Gold, nickel, palladium, and platinum were also all up sharply on Thursday. Gold, which is often seen as a 'safe haven' asset that investors buy in times of crisis, was up 1.85% to $1,945 per ounce. Palladium, which is used in the production of catalytic converters, rose 6.6% to $2,600 an ounce. Nickel, a key ingredient in steel-making, gained 5.6% to trade at $25,755 a tonne on the London Metal Exchange, its highest in 11 years.

Putin announced a "special military operation" in Ukraine in a televised speech, promising "instant" repercussions if anyone tried to take on Russia. Within minutes, multiple explosions were heard in the Ukrainian capital Kyiv, as well as the major cities Kharkiv, Kramatorsk, Mariupol, and Odesa.
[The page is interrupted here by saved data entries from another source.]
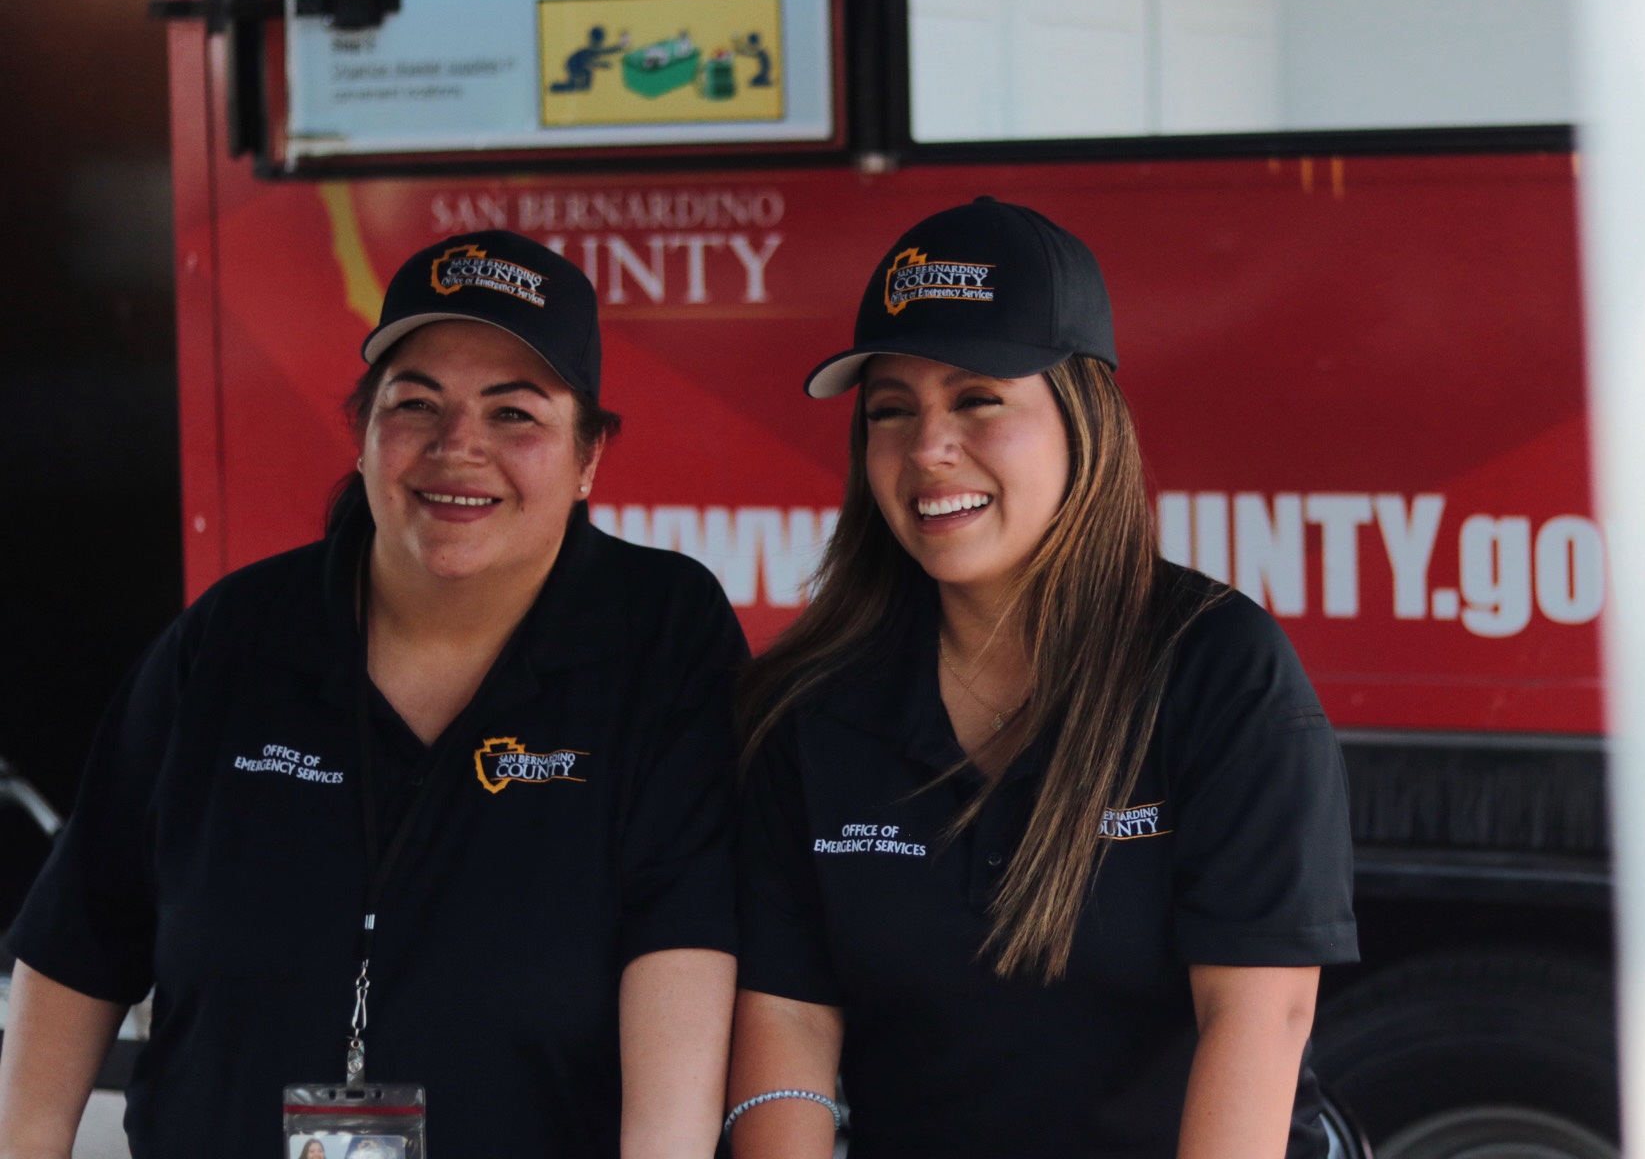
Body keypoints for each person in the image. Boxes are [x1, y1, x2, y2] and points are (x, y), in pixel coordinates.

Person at [0, 231, 742, 1158]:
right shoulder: (237, 638)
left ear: (589, 457)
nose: (457, 446)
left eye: (515, 414)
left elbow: (684, 938)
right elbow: (82, 931)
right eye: (415, 403)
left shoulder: (660, 633)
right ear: (362, 434)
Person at [726, 197, 1359, 1158]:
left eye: (977, 398)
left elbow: (1257, 1017)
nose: (928, 448)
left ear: (1083, 420)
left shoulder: (1217, 667)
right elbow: (789, 1025)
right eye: (892, 410)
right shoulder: (817, 703)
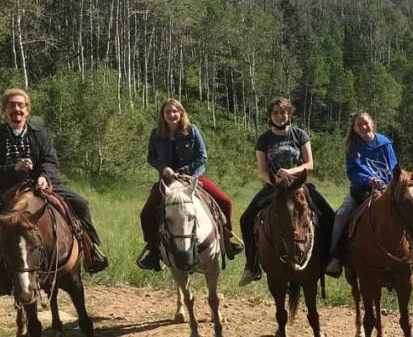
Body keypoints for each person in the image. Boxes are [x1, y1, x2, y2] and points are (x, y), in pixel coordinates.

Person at [0, 88, 108, 297]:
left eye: (21, 106)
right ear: (5, 110)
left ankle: (93, 253)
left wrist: (44, 176)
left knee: (81, 204)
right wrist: (14, 168)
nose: (16, 110)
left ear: (27, 110)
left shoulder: (40, 134)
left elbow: (50, 160)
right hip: (8, 189)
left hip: (41, 185)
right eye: (12, 105)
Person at [325, 111, 413, 276]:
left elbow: (394, 167)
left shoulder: (385, 143)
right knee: (341, 216)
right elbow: (353, 172)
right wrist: (368, 180)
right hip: (360, 191)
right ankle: (335, 257)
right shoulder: (353, 147)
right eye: (358, 125)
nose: (363, 127)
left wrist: (395, 184)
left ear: (372, 123)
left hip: (387, 189)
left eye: (365, 123)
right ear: (354, 129)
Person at [136, 98, 243, 272]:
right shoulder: (156, 134)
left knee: (225, 202)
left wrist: (185, 170)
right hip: (168, 182)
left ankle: (227, 240)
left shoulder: (191, 131)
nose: (171, 115)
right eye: (167, 112)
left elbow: (202, 156)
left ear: (181, 113)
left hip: (193, 178)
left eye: (174, 111)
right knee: (146, 213)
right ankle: (153, 251)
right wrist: (164, 169)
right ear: (162, 115)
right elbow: (151, 157)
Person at [238, 97, 335, 285]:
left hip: (299, 185)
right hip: (274, 187)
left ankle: (327, 259)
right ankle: (252, 266)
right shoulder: (264, 139)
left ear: (289, 114)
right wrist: (276, 182)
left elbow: (309, 164)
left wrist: (289, 173)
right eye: (275, 112)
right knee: (246, 218)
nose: (279, 116)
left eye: (283, 112)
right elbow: (263, 170)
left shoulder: (299, 134)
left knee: (328, 214)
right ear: (270, 115)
Russia was the world's third-largest oil exporter as of 2020. The post-invasion price disruption stoked fears that US inflation, which is already at a 40-year high of 7.5%, could turn red-hot in the coming months.

"The market reaction to these developments has been seismic," Deutsche Bank's head of global fundamental credit strategy Jim Reid said. "A significant way the events in Ukraine will affect the rest of the world is regarding inflation, and even before we saw $100 a barrel oil overnight, that relentless rise in commodities showed no sign of abating."

Oil's surge above $100 a barrel represented "certainly stagflation prices", according to Markets.com's chief market analyst Neil Wilson. That scenario refers to a crippling combination of sky-high inflation and sluggish growth.

Russia also dominates the precious metals trade, exporting 45.6% of the world's palladium, and 15.1% of the world's platinum, and 9.2% of the world's gold, according to brokerage ADM Investor Services.

"Gold spiked to $1,950, its highest since the end of 2020. Bitcoin plunged 5% to $35,000," Wilson added. "[I] think we are finding out which of the two is the real haven."

Strategists added that the combination of soaring commodity prices and struggling stock markets put the Federal Reserve in an incredibly challenging position. If the US central bank hikes interest rates, it will suppress inflation but badly hit growth stocks.

"Oil is probably up $10 or $15 a barrel because of the conflict... That will probably add, if sustained, about 30 or 40 cents a gallon to unleaded," Mark Zandi, chief economist at Moody's Analytics, told CNBC on Tuesday. "My sense is it really complicates the Fed's efforts to rein in inflation and get back to full employment."